*WHAT NEEDS TO BE DONE*
Filter the items below and copy every line that contains the word "After". Case counts, so match it with the same capitalization.

Stored data entries:

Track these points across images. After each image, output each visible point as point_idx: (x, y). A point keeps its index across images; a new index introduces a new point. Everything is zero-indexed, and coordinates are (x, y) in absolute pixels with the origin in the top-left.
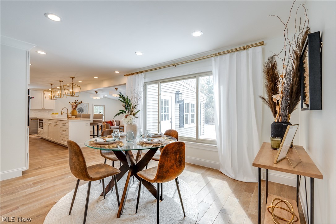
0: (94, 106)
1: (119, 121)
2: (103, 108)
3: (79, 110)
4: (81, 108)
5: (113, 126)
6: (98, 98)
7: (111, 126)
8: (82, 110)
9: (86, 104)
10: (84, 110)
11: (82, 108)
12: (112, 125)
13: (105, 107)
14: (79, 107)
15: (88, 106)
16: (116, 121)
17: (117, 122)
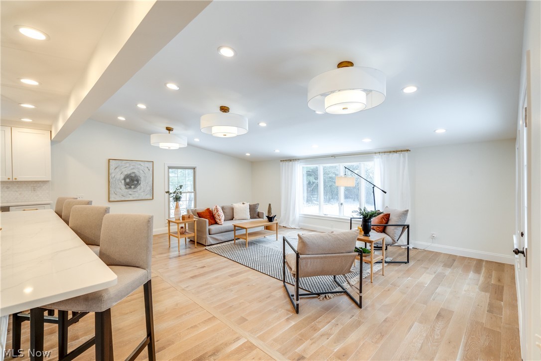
0: (169, 168)
1: (233, 209)
2: (192, 174)
3: (128, 180)
4: (133, 175)
5: (216, 223)
6: (174, 146)
7: (211, 224)
8: (138, 181)
9: (147, 164)
10: (142, 179)
11: (137, 174)
12: (213, 220)
13: (197, 170)
14: (129, 173)
15: (151, 169)
16: (223, 208)
17: (227, 211)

*SOLUTION TO THIS PROBLEM*
Track these points across images. After each image, output each visible point as point_idx: (x, y). A point keeps its index across images; a new index introduces a new point. Everything is zero-indexed, and coordinates are (x, y) in absolute pixels with the origin in the top-left.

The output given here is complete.